Dieses Wachstum war allerdings nur möglich, weil das Unternehmen nicht nur Farben, sondern auch zahlreiche Dienstleistungen um das Kernprodukt herum offerierte. Um die Kundenbindung zu verbessern, bot CCI in den Druckereien Seminare zu Spezialthemen wie Adhäsionstheorie, Oberflächenverhalten von Folien und Verbesserung der Druckfarbenleistungen an. Auch die Argumente für und wider den Einsatz von wasserbasierten Druckfarben für Folien wurden mit den Druckern diskutiert. So belieferte CCI die Industrie nicht nur mit hervorragenden Produkten, sondern entwickelte sich darüber hinaus auch zum zuverlässigen technischen Partner seiner Kunden.Der nächste Meilenstein war die Einführung eines Rezeptiersystems. Damit konnten die Druckereien die Farbkonzentrate vor Ort je nach Auftrag selbst anmischen. Diese universell anwendbaren Dispersionen reduzierten die Lagerbestände der Kunden, sparten Produktionszeit und erlaubten den Druckereien eine Just-in-time-Lieferung. Ein weiterer Pluspunkt für CCI im schnellen und dienstleistungsorientierten US-Markt.

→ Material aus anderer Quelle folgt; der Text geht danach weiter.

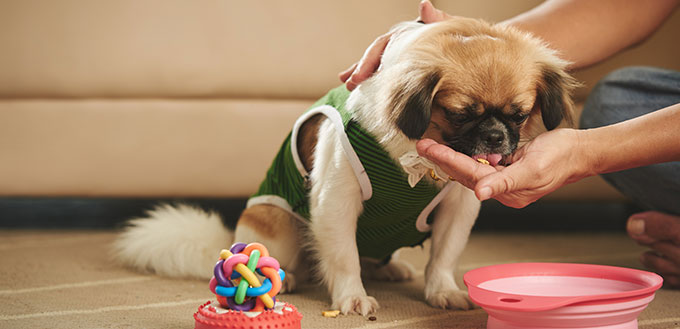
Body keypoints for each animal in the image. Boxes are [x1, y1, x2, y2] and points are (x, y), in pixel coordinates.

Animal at [114, 16, 576, 314]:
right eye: (461, 114)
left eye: (519, 115)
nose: (496, 137)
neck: (414, 162)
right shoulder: (336, 203)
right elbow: (343, 258)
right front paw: (352, 298)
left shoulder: (458, 208)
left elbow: (444, 257)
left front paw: (442, 292)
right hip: (274, 224)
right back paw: (289, 275)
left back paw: (389, 268)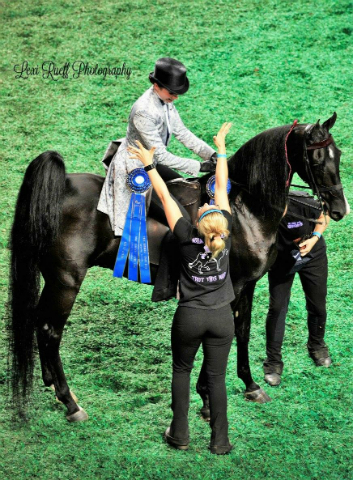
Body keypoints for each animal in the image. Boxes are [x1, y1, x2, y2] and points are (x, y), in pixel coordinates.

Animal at [7, 112, 346, 420]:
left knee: (38, 322)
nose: (340, 209)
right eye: (317, 160)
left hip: (53, 279)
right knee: (51, 330)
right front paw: (207, 400)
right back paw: (71, 403)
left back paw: (52, 385)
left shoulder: (246, 285)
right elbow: (221, 336)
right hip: (66, 281)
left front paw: (250, 385)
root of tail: (61, 187)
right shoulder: (230, 287)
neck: (245, 208)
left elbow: (243, 331)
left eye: (339, 155)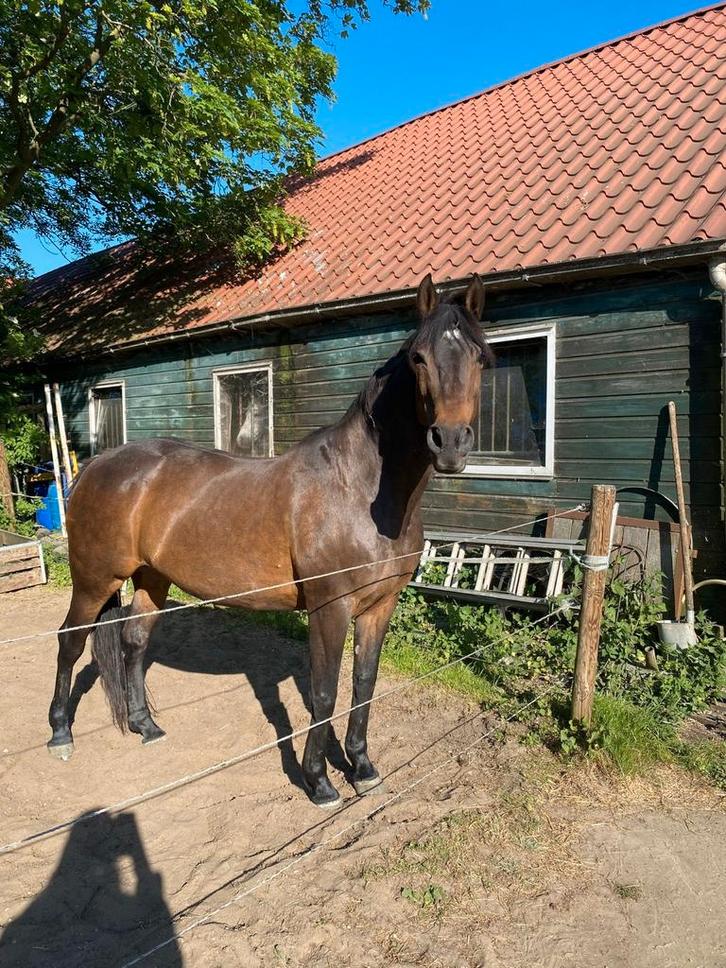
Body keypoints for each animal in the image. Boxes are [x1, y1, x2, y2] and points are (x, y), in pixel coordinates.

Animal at [47, 273, 492, 808]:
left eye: (481, 357)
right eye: (419, 358)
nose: (451, 443)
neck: (360, 488)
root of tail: (97, 464)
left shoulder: (379, 606)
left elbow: (364, 684)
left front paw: (362, 766)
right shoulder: (329, 608)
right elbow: (324, 691)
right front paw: (319, 781)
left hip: (152, 578)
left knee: (134, 641)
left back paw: (145, 725)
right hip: (94, 579)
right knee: (71, 641)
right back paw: (60, 734)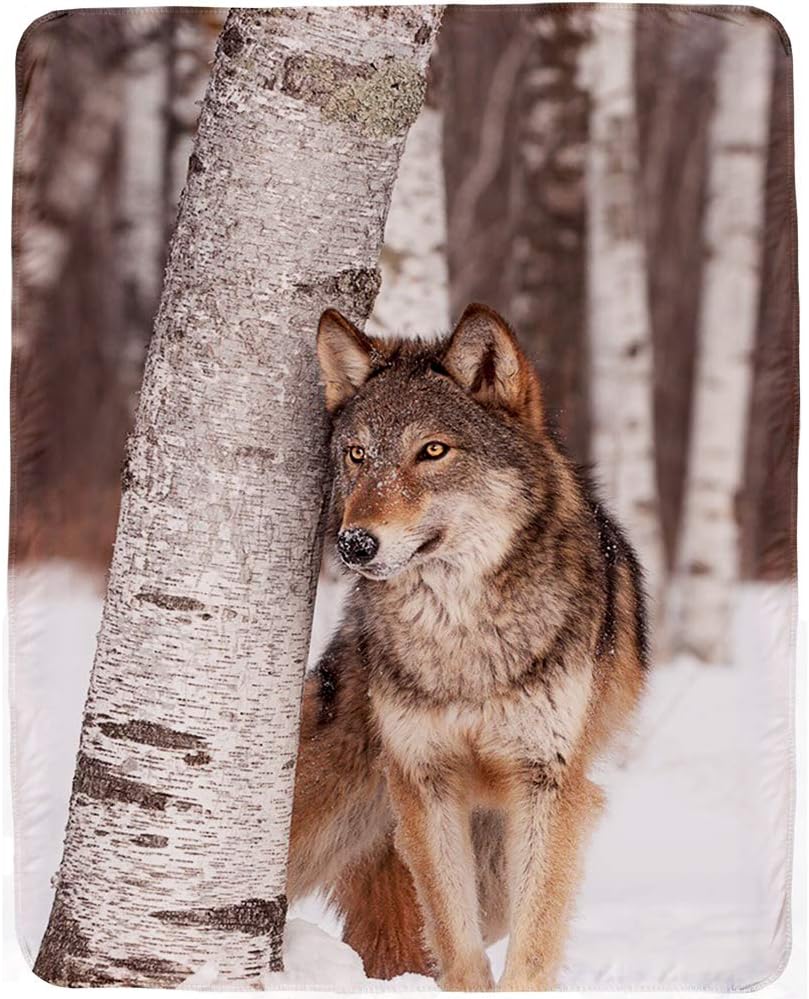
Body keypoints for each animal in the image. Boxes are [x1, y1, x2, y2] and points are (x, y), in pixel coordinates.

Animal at [286, 304, 648, 991]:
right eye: (356, 454)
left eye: (432, 451)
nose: (354, 543)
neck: (460, 636)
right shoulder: (425, 782)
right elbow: (456, 943)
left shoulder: (549, 786)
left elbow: (531, 951)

Mit einem verbesserten Ink Management System (IMS) für die Druckereien verfeinerte das Unternehmen 1997 die Dienstleistungen vor Ort, was wesentlich zur Bindung und zur Gewinnung von Kunden beitrug. Zu diesem Zeitpunkt hatte sich CCI zu einem der wichtigsten nationalen Anbieter für Verpackungsdruckfarben entwickelt. Mit der neuen Farbe »Weathertuf«, einer Formulierung mit hoher Beständigkeit gegenüber Licht, Hitze und Feuchtigkeit für Produkte, die im Freien gelagert werden, behauptete CCI die technologische Marktführerschaft auch in diesem Segment.

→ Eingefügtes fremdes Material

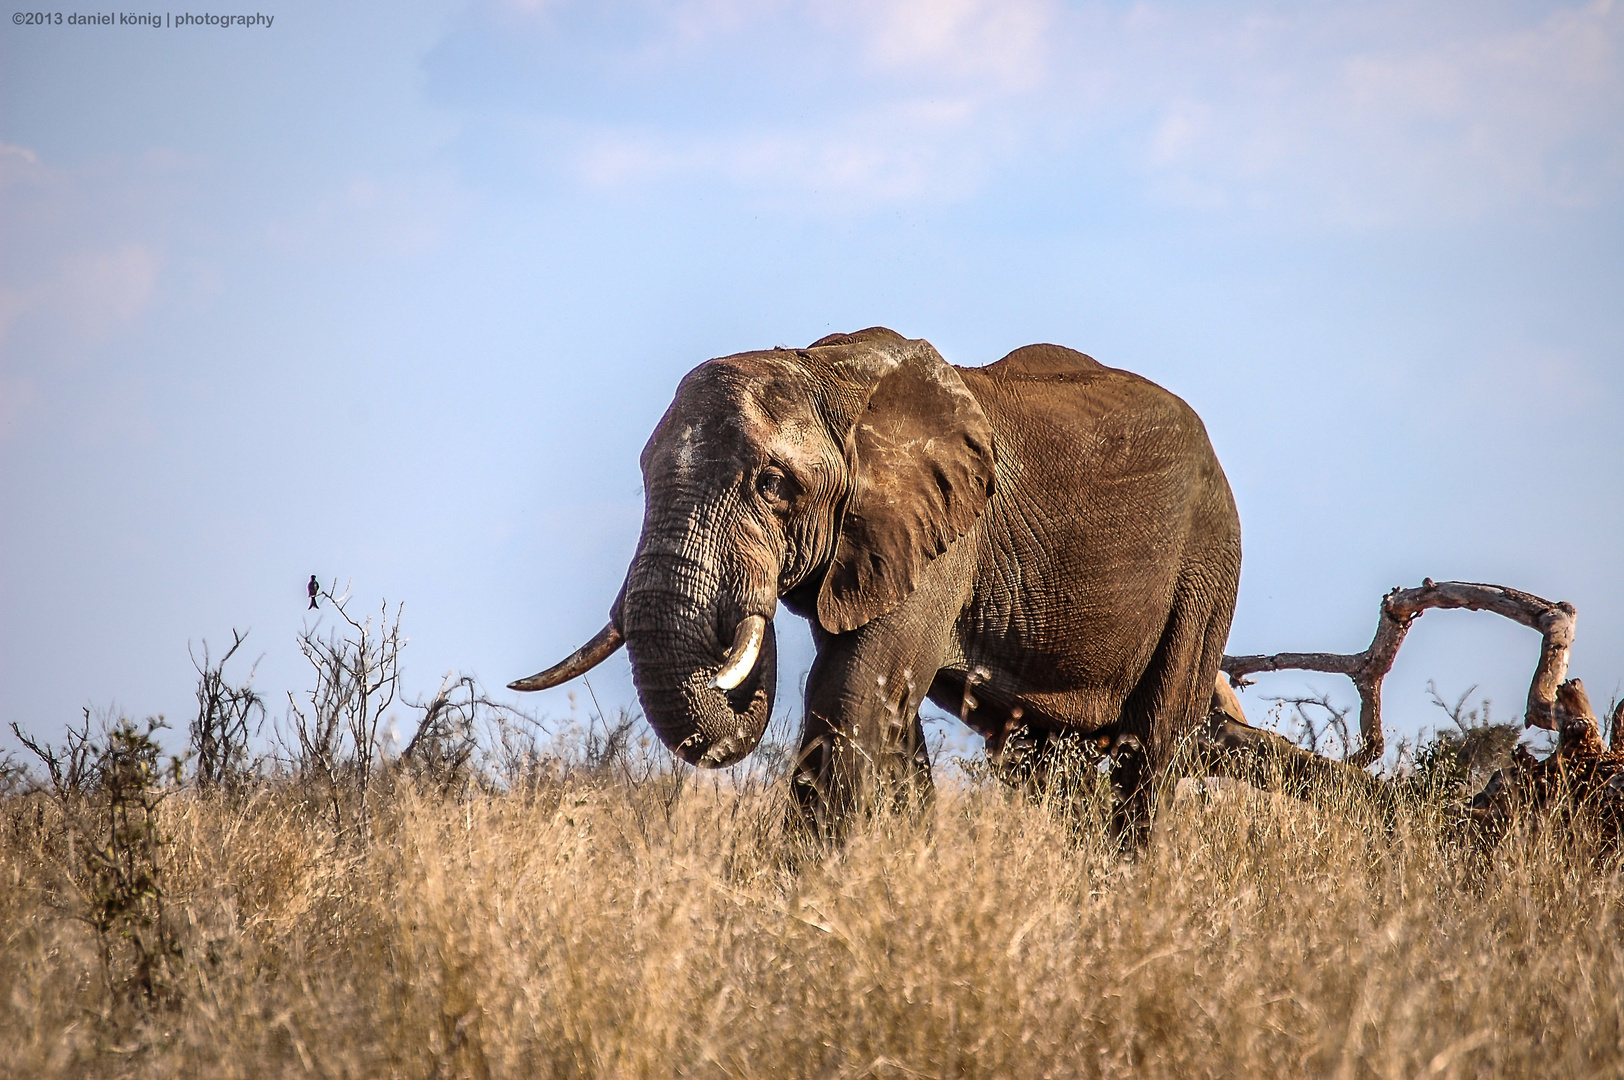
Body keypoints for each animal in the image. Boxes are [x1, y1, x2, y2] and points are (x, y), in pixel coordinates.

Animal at [513, 328, 1234, 844]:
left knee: (1153, 745)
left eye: (772, 485)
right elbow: (888, 715)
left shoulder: (945, 540)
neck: (825, 372)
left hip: (1206, 565)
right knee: (1041, 762)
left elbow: (853, 691)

Ende 1999 nahm CCI eine hochmoderne, 30.000 Quadratmeter große Farbenfabrik in Des Moines in Betrieb. Um die Nachfrage nach Druckfarben mit konstanter Produktqualität zu erfüllen, hatte das Unternehmen 18 Millionen US-Dollar investiert und setzte neue Standards in Sachen Effizienz, Umweltschutz und Abfallreduzierung. Mit der Übernahme der Unternehmen Timco Ink und Prism Ink ergänzte CCI sein Portfolio um neue Technologien und Märkte. In der Produktentwicklung kamen Impulse aus der Zusammenarbeit mit Zulieferern der Druckbranche wie den Herstellern von Papier, Folien oder Druckplatten.
In der Abteilung Forschung und Entwicklung arbeiteten die Mitarbeiter daran, bestehende Produktlinien zu verbessern und neue Druckfarben für anspruchsvolle Anwendungen zu schaffen. So wurde beispielsweise die »Sealtech«-Familie um neue Formulierungen für den Flexo- und den Verpackungstiefdruck erweitert. Ein beliebtes Spezialprodukt war die phosphoreszierende Druckfarbe »Glow-in-the-Dark«.

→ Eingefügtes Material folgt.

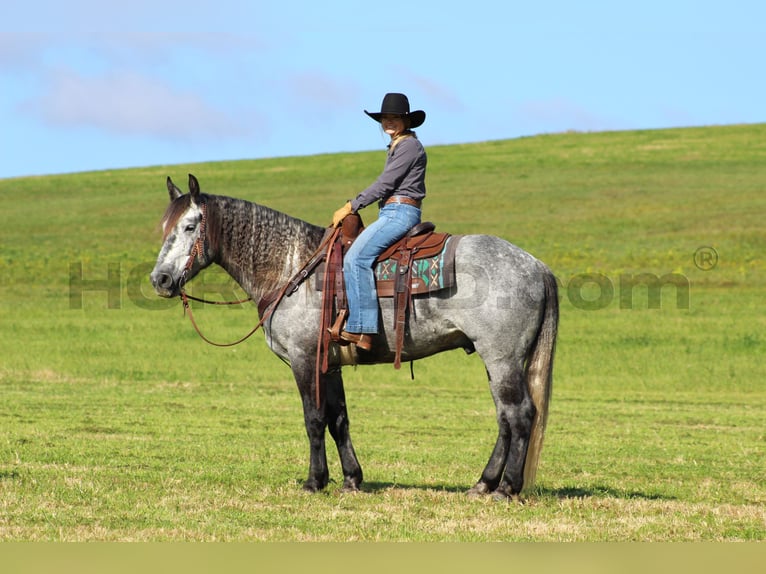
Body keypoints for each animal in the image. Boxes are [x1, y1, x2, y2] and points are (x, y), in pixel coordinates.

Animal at [150, 173, 560, 502]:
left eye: (190, 227)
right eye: (165, 227)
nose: (160, 280)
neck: (291, 267)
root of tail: (536, 265)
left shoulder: (304, 359)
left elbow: (314, 419)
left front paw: (315, 481)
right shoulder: (330, 365)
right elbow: (339, 420)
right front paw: (351, 479)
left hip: (502, 359)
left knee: (520, 415)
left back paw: (506, 488)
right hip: (497, 361)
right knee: (505, 418)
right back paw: (483, 484)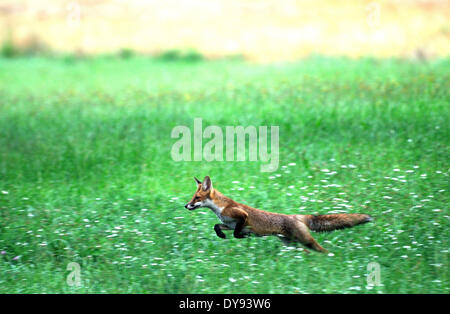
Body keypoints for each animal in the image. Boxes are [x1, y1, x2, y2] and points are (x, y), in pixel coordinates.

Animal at [185, 177, 374, 253]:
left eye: (196, 198)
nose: (186, 205)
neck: (220, 208)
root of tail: (296, 216)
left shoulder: (242, 217)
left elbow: (238, 233)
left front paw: (243, 237)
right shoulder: (229, 223)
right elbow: (217, 226)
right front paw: (221, 235)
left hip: (304, 240)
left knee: (322, 250)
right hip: (292, 244)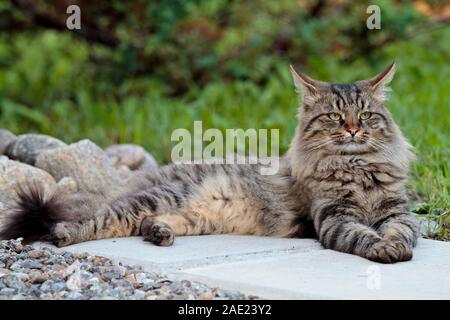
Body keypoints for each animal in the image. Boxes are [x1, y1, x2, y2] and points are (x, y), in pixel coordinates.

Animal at [0, 63, 418, 264]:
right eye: (334, 117)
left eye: (365, 116)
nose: (352, 129)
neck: (357, 169)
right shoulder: (334, 218)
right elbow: (362, 236)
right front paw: (383, 250)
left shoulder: (398, 212)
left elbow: (401, 232)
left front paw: (396, 246)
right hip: (156, 199)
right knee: (100, 220)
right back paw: (64, 234)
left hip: (193, 217)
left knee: (144, 224)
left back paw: (159, 233)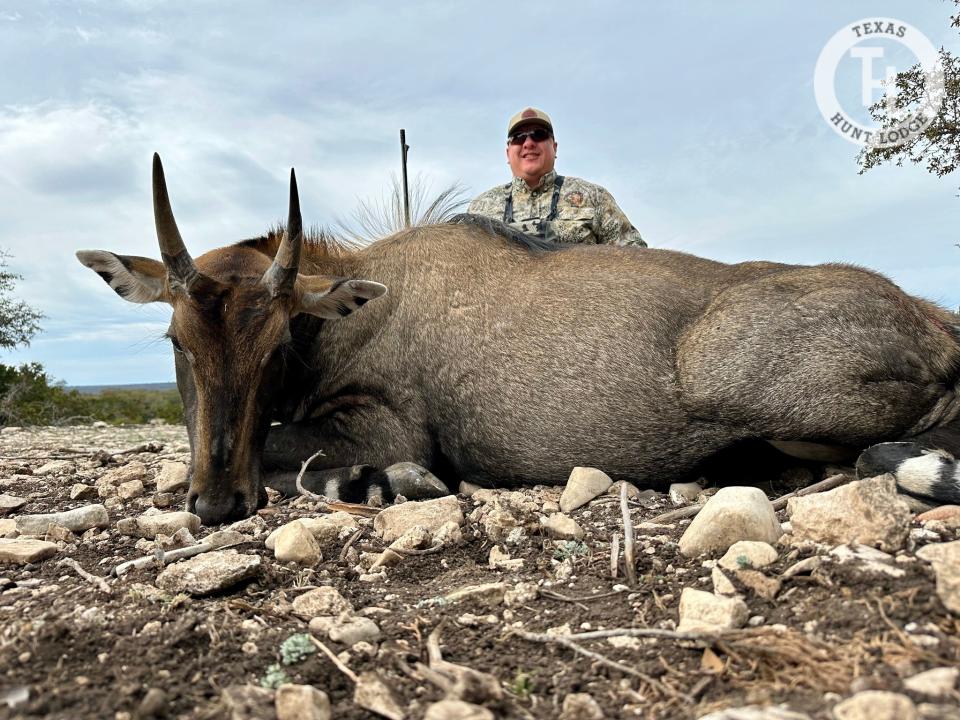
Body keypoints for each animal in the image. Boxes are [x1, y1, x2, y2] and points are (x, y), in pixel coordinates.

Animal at [79, 155, 960, 524]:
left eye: (278, 343)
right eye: (176, 339)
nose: (217, 504)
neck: (358, 298)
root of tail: (932, 317)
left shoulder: (388, 424)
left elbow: (285, 450)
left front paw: (386, 482)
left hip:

2003 wurde das Unternehmen von Siegwerk erworben, das CCI schon seit Jahren kannte und auch schon länger mit dem Unternehmen in Verhandlungen stand. Zu dieser Zeit wuchs CCI jährlich um sieben Prozent und baute den Marktanteil in den USA stetig aus. Während Siegwerk mit dieser Akquisition die Internationalisierung des Geschäfts vorantrieb, versprach sich CCI von der Übernahme eine verstärkte globale Präsenz der Produkte und die langfristige Sicherung der Arbeitsplätze. Ron Barry schied nach dem Verkauf seiner Anteile aus dem Unternehmen aus. Die anderen Mitglieder des früheren Managements blieben in ihren Positionen, ergänzt durch einige Führungskräfte von Siegwerk, die in die USA übersiedelten.
Der Autor, Kent Shah, baute bei CCI den technischen Bereich auf und ist heute in der NAFTA-Region von Siegwerk in leitender Funktion tätig.